__Task details__
From the entries below, copy every line that has the word "Steve".

#####

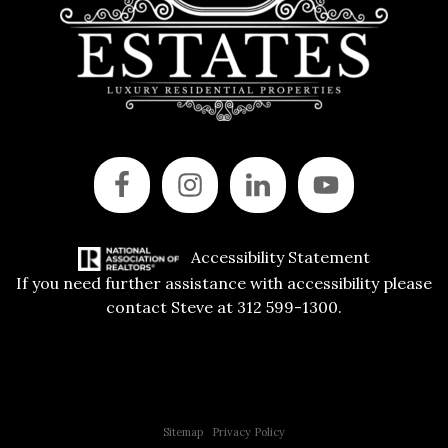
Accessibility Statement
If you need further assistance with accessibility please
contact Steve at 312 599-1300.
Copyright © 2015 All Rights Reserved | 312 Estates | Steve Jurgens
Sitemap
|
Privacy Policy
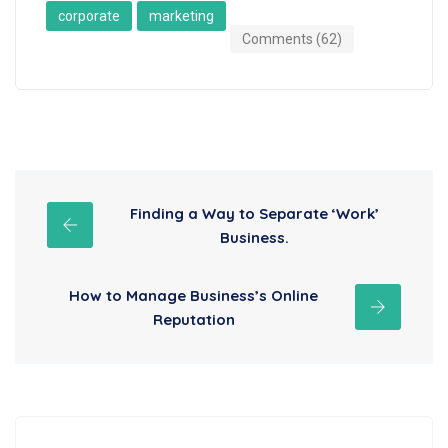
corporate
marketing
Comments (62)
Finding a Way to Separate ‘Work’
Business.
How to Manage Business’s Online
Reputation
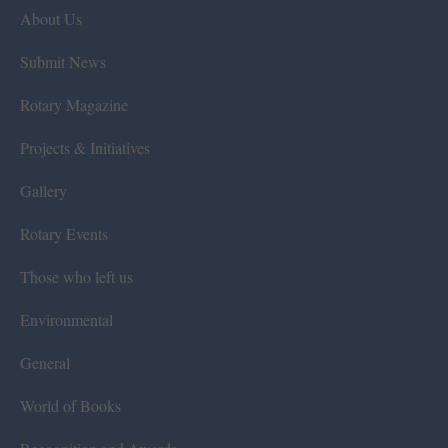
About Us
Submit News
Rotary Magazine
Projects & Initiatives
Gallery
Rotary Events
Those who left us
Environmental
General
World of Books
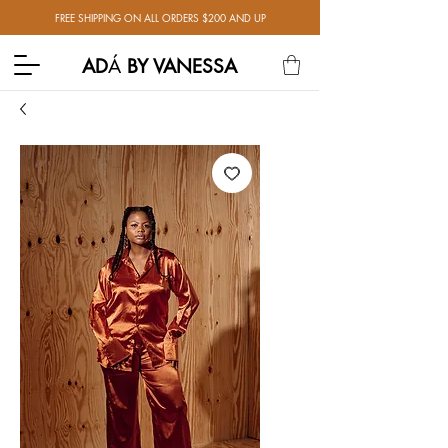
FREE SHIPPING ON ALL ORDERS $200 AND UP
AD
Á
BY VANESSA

#####

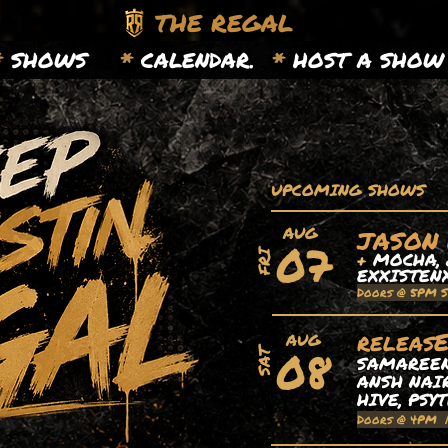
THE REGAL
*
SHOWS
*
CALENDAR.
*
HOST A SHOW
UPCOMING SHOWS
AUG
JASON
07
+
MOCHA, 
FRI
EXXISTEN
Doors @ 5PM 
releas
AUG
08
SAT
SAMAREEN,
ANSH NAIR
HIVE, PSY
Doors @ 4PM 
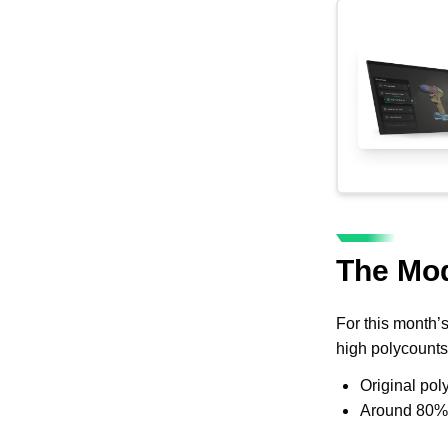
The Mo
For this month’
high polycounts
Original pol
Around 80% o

#####

__Answer for this exercise__
contact Steve at 312 599-1300.
Copyright © 2015 All Rights Reserved | 312 Estates | Steve Jurgens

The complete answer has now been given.